In reality, though, while the selection depleted quite a lot, I really only needed to purchase one carton of twelve, which I did.  It was the enjoyment of choosing from among endless possibilities which disappeared.

Perhaps a smaller retailer not required to sell in bulk would carry smaller quantities of each brew but a more interesting selection of the brands that were stocked.  That turned out to be the case. Prior to big box liquor coming to the area, the store with the best reputation for variety could be found not far from my synagogue.  The place of worship has relocated so I have almost no reason to be in that neighborhood.  However, sometimes I need to visit the medical complexes as a blood donor or a patient.  To get home, I exit the highway north, but if I exited south instead, it would take me to this once premier liquor store, that remains a place for specialty or niche potables.

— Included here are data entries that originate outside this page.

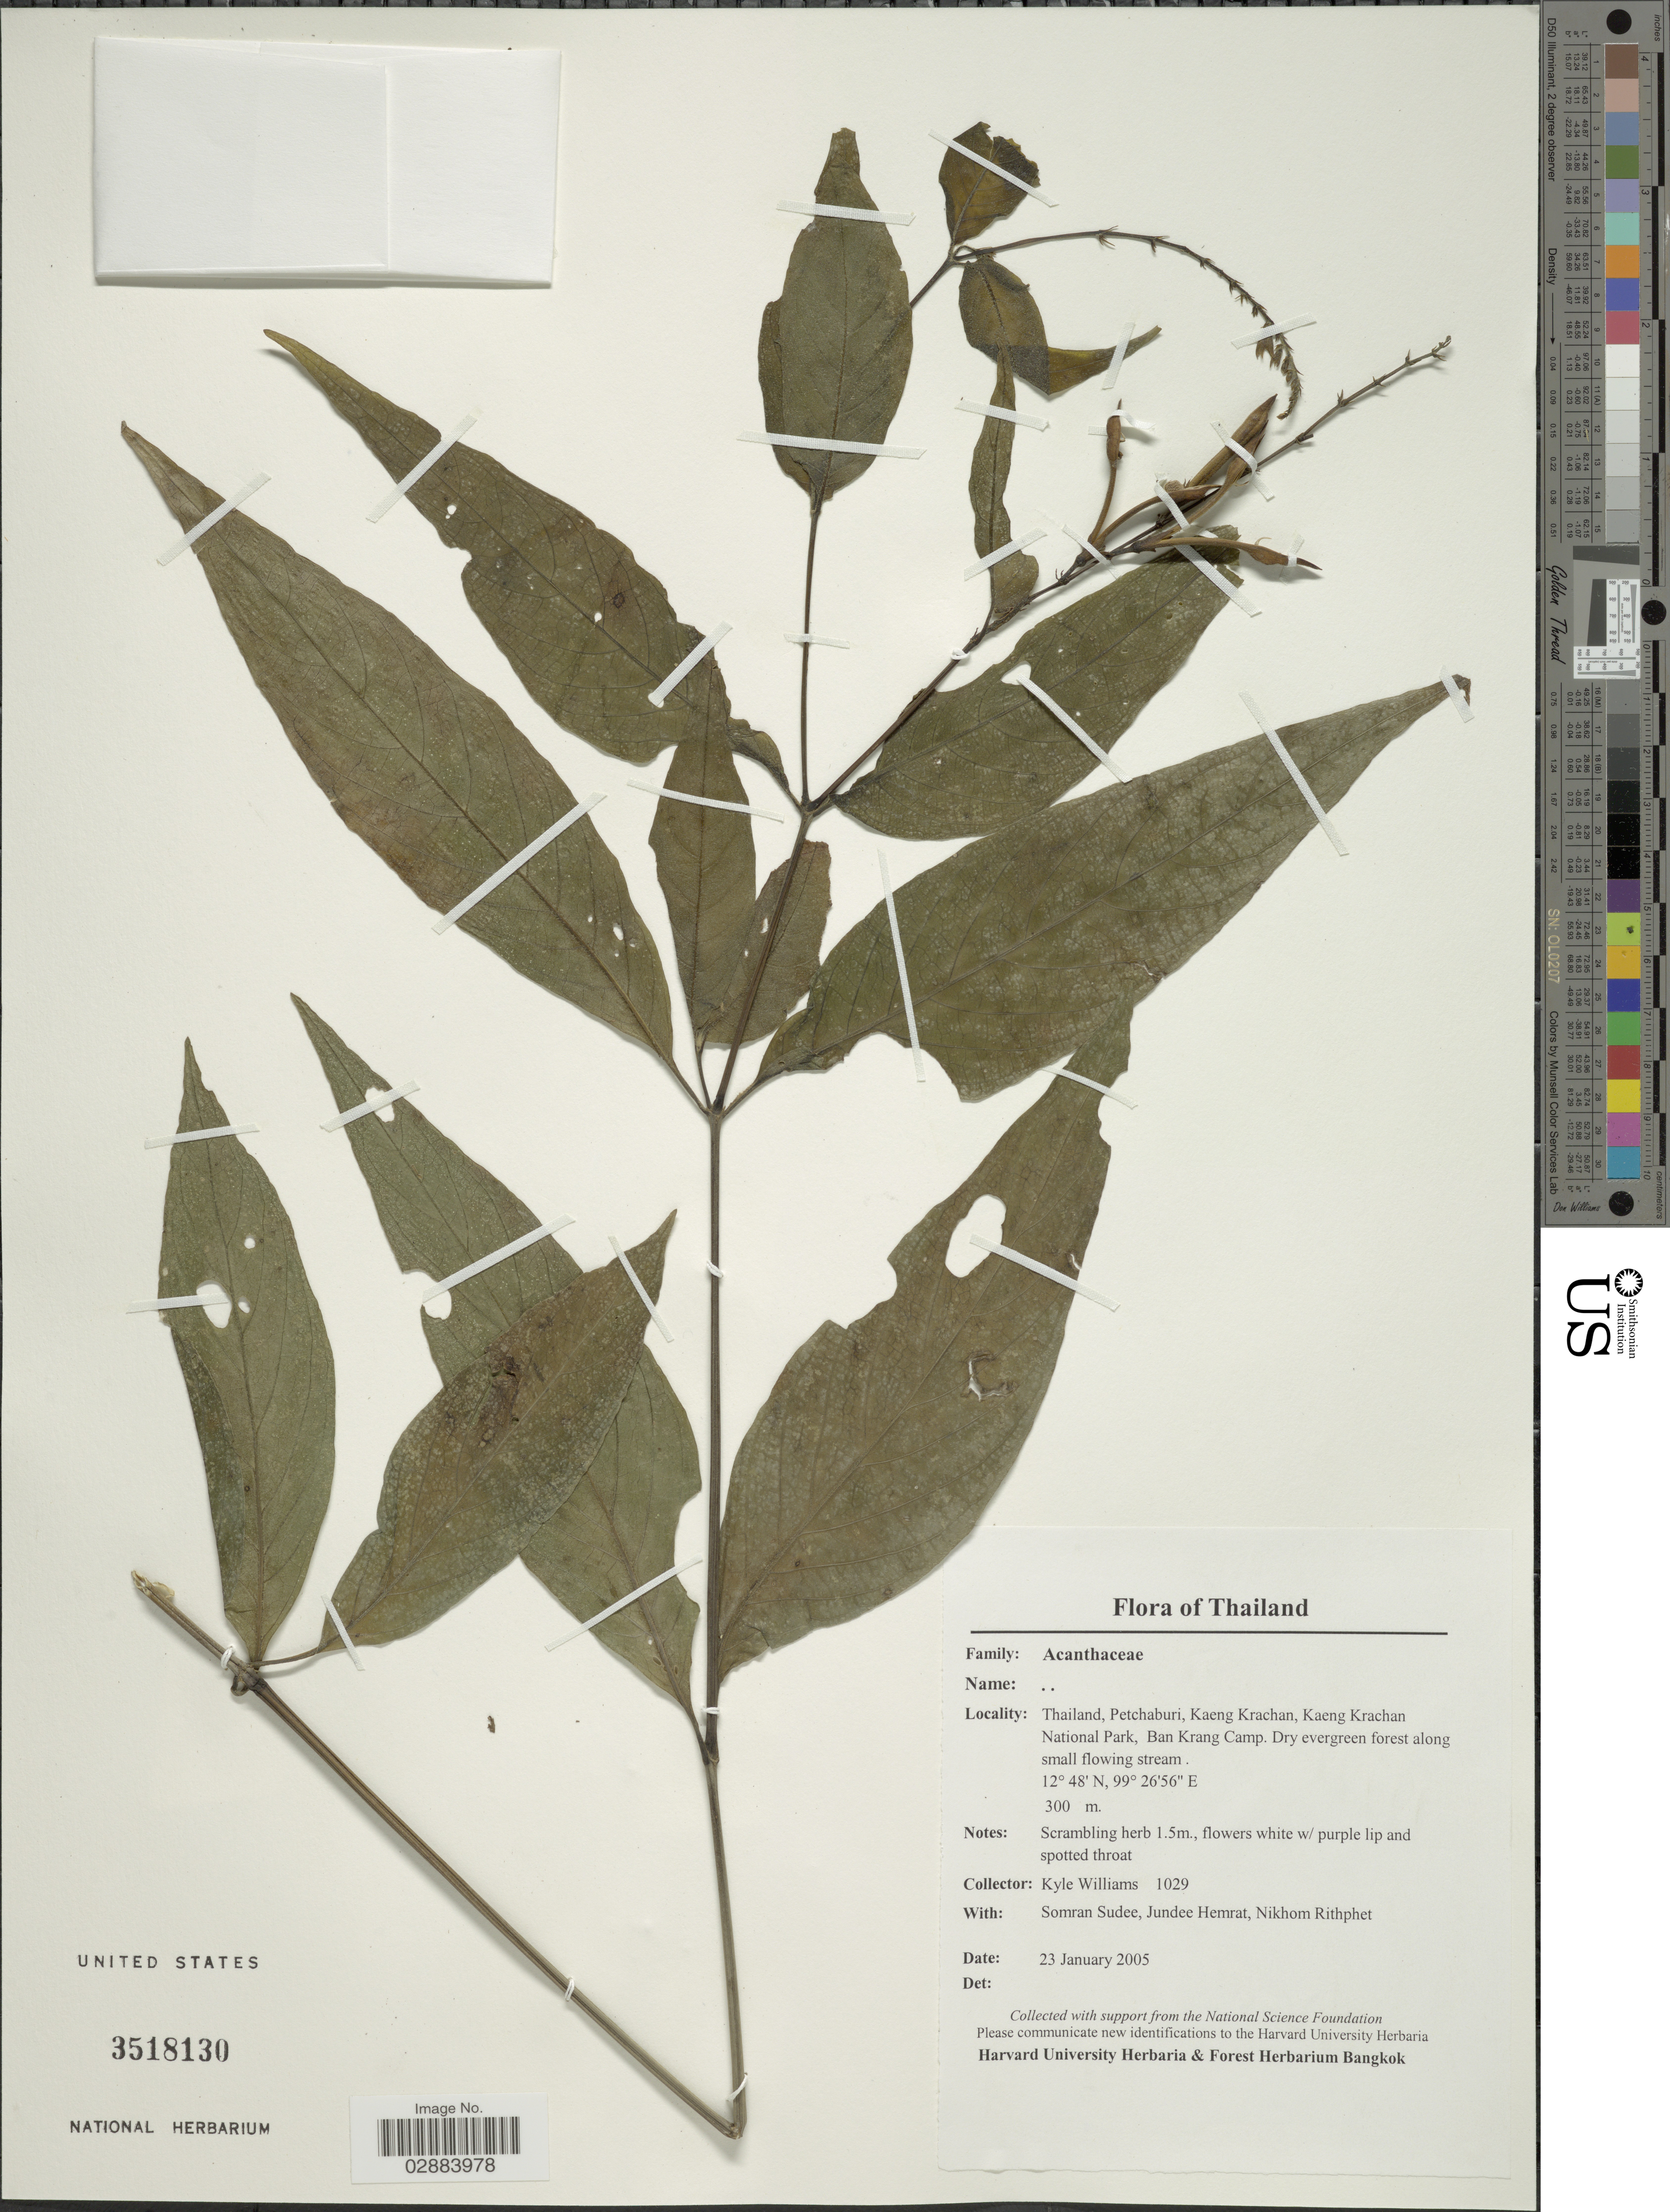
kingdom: Plantae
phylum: Tracheophyta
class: Magnoliopsida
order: Lamiales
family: Acanthaceae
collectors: K. J. Williams, S. Sudee, J. Hemrat & N. Rithphet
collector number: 1029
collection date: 2005-01-23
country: Thailand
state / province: Phetchaburi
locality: Thailand, Petchaburi, Kaeng Krachan National Park, Ban Krang Camp.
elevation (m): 300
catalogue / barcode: US 3518130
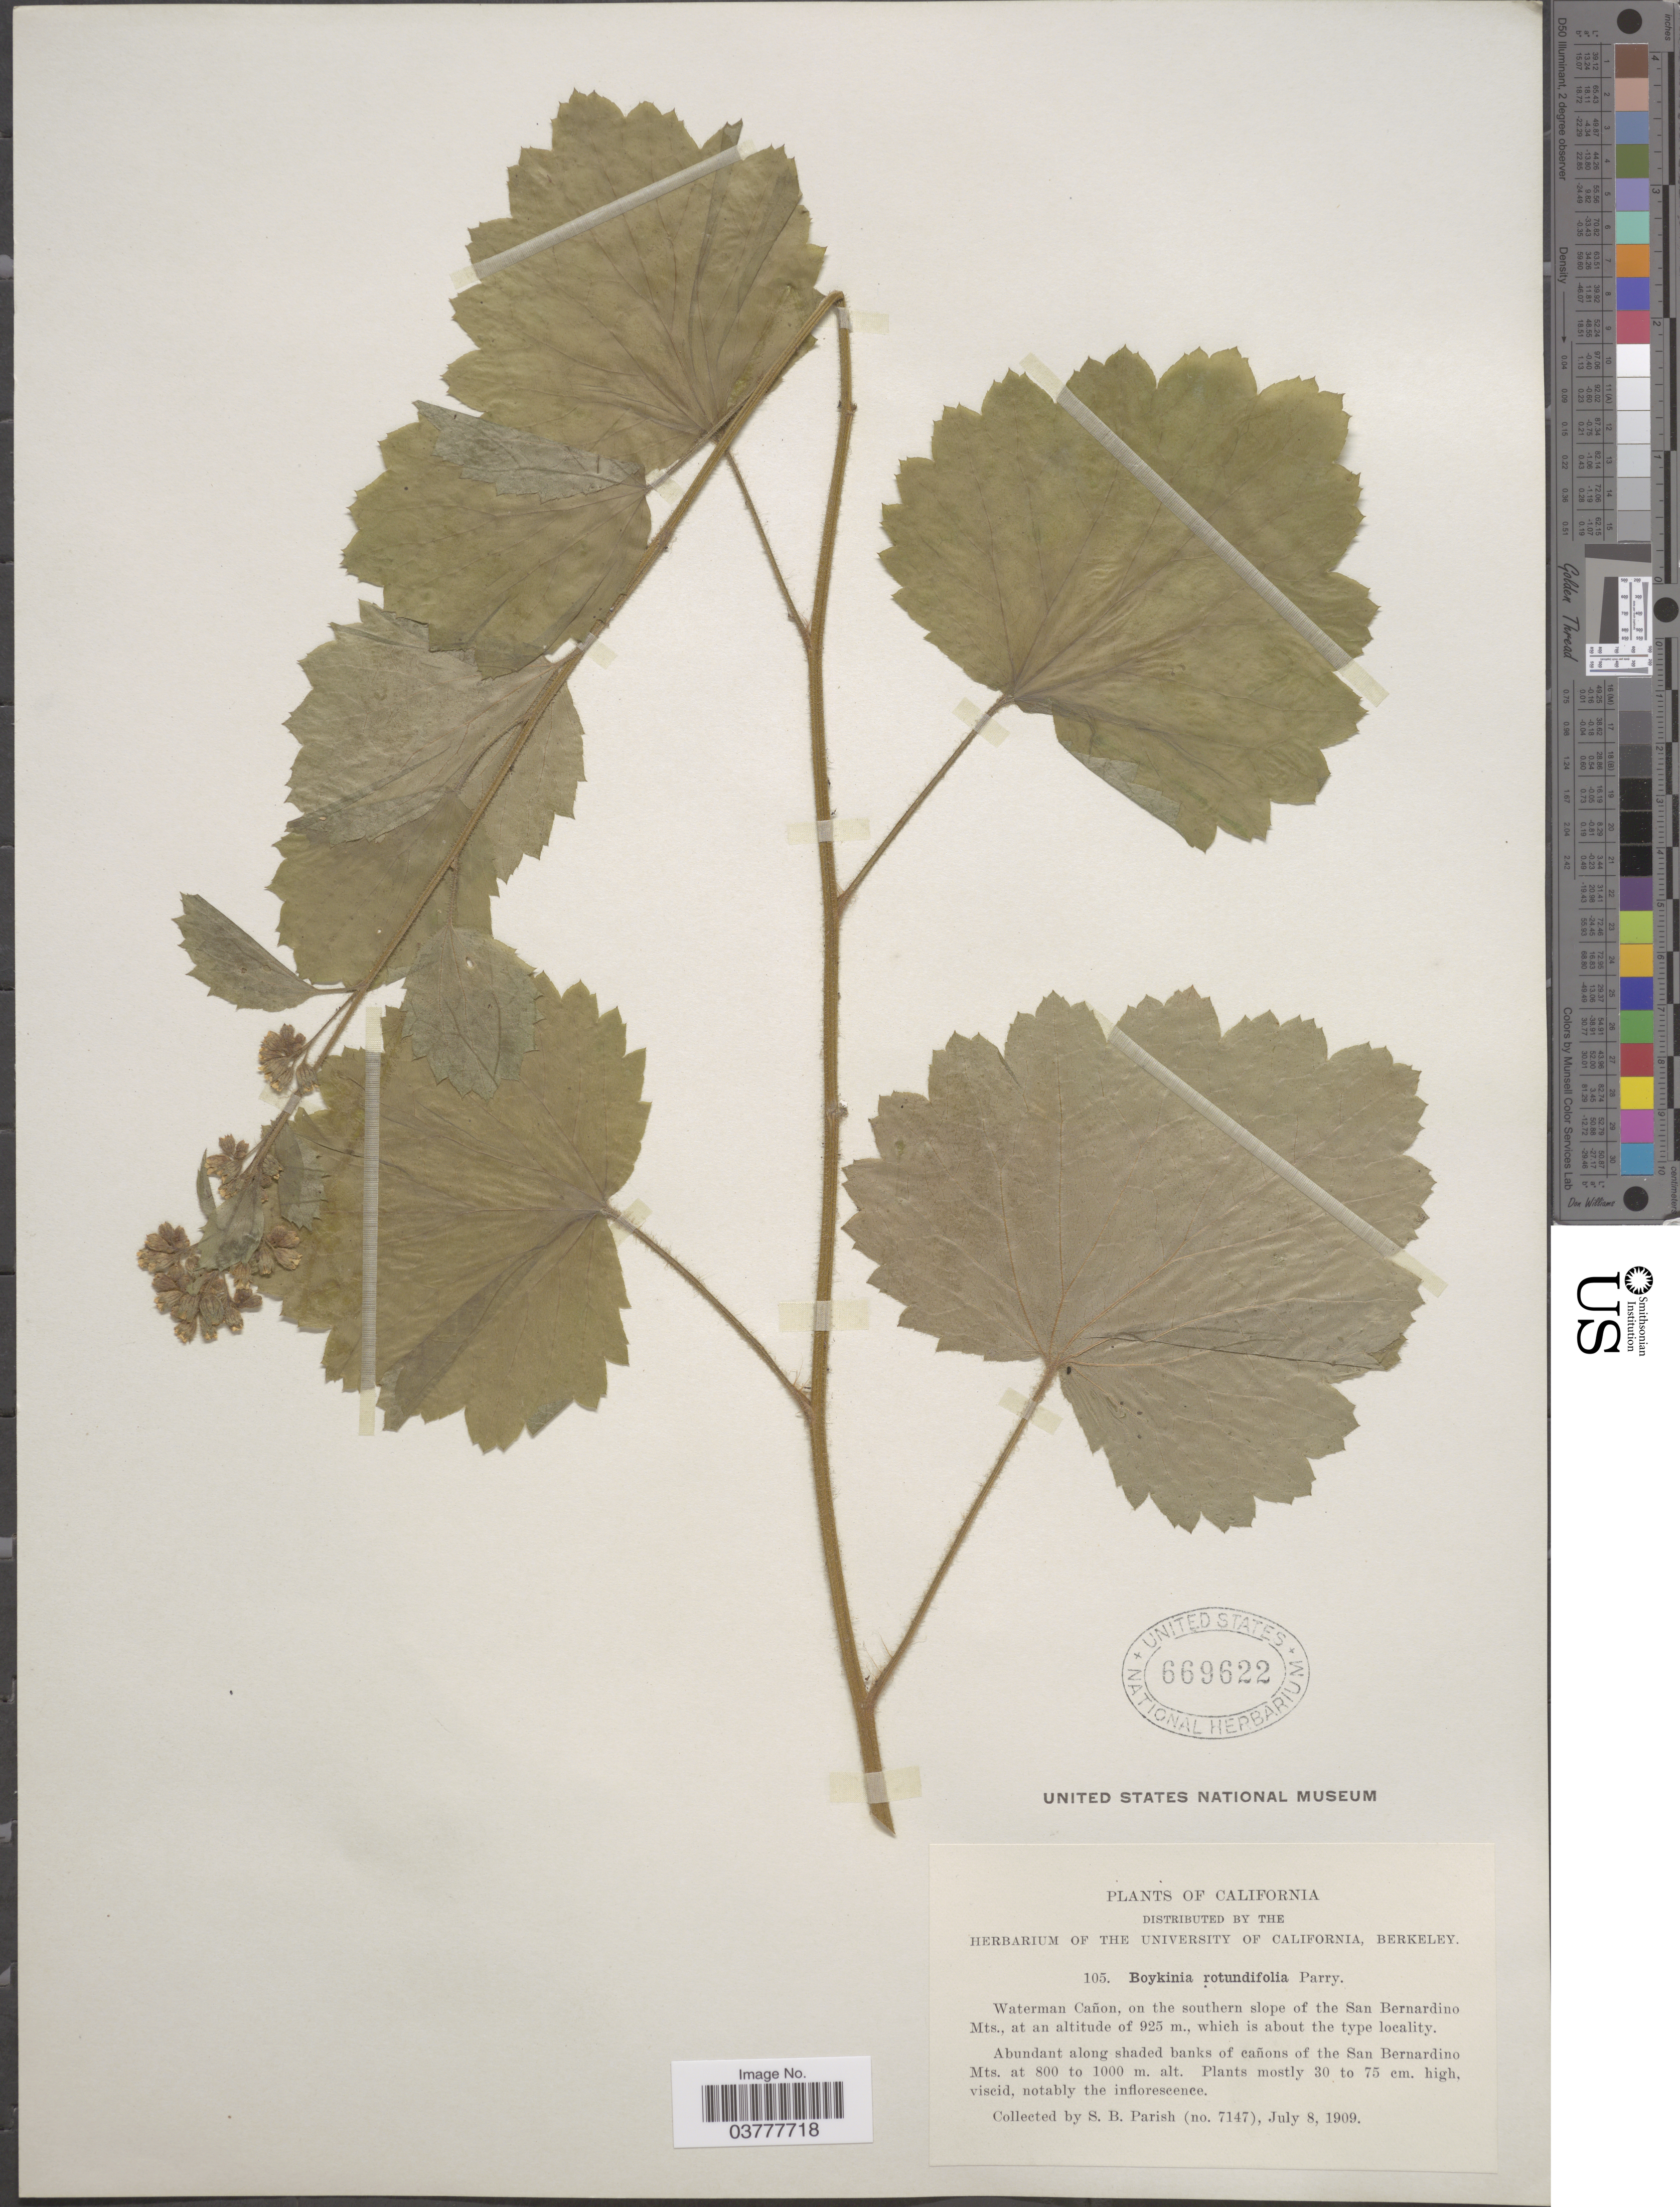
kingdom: Plantae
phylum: Tracheophyta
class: Magnoliopsida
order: Saxifragales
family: Saxifragaceae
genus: Boykinia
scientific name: Boykinia rotundifolia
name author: Parry ex A. Gray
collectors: S. B. Parish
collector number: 7147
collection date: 1909-07-08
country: United States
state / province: California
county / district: San Bernardino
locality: Waterman Cañon, on the southern slope of the San Bernardino Mts.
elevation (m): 925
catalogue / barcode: US 669622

Not many shoppers early on a Tuesday afternoon.  Some promotional twelve packs at the front door, but most option along the left wall.  Many refrigerated.  Following the length of the wall new options appeared, then turn right and there were some more.  Brands familiar only to the home state where brewed.  But also mid-sized producers, which is what I got.  A basic Fat Tire Ale, which rang up $2 more at the register than on the price label, but I just wanted to get this so no challenge when I offered my credit card.  Toted it to my trunk, drove home.

After recovering a little from the platelet donation, I took each half-case inside, placed two bottles of Black & Tan and two bottles of Fat Tire in the refrigerator.  It will take a while to consume all 24 bottles.

I do not know why the experience of purchasing beer has declined.  It may be limitations of supply chain that affect most other manufactured products. Even small operations depend on ingredients produced far away, just the right hops from a contractor, barley and other grains, the flavorings that may add, perhaps water treatments.  And there are labor concerns.  The really local breweries have a proud owner-brewmaster.  Anything larger needs employees, including some skilled ones.

My own consumption is not that much, maybe five selections over the course of a year at retailers, a few more than that if I go out once or twice a month.  Even with what appears an annoyingly restrictive selection, I will still have an acceptable bottle or pint of suds to go with supper when I want it.